_MATERIAL SUPPLIED_

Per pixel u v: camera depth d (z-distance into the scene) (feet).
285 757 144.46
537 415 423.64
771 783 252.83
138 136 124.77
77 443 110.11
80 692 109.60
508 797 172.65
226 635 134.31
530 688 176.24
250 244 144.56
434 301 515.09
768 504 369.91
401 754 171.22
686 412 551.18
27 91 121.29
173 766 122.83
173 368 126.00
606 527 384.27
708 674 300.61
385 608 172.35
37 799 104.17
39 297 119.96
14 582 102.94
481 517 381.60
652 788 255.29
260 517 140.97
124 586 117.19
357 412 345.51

...

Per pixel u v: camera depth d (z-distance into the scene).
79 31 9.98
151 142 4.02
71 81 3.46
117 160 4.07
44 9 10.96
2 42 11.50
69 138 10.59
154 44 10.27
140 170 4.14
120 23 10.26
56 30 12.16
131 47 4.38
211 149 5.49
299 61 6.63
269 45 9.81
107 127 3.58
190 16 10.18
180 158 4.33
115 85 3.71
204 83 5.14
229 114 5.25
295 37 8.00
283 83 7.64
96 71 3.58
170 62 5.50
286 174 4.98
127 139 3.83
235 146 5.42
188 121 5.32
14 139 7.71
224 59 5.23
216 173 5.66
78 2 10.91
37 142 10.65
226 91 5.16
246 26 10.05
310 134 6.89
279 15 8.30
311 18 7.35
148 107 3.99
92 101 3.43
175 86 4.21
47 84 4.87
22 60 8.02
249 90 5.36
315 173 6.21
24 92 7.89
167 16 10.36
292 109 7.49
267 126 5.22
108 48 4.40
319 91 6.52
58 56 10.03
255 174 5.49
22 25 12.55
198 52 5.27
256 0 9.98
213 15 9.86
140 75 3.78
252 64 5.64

_WHAT IS NEEDED_
Taking the records above, retype every line from the one with "768 504 369.91" down to the one with "357 412 345.51", exactly and with nothing else.

_RESPONSE TO THIS TASK_
768 504 369.91
401 754 171.22
686 412 551.18
27 91 121.29
173 766 122.83
173 368 126.00
606 527 384.27
708 674 300.61
385 608 172.35
37 799 104.17
39 297 119.96
14 582 102.94
481 517 381.60
652 788 255.29
260 517 140.97
124 586 117.19
357 412 345.51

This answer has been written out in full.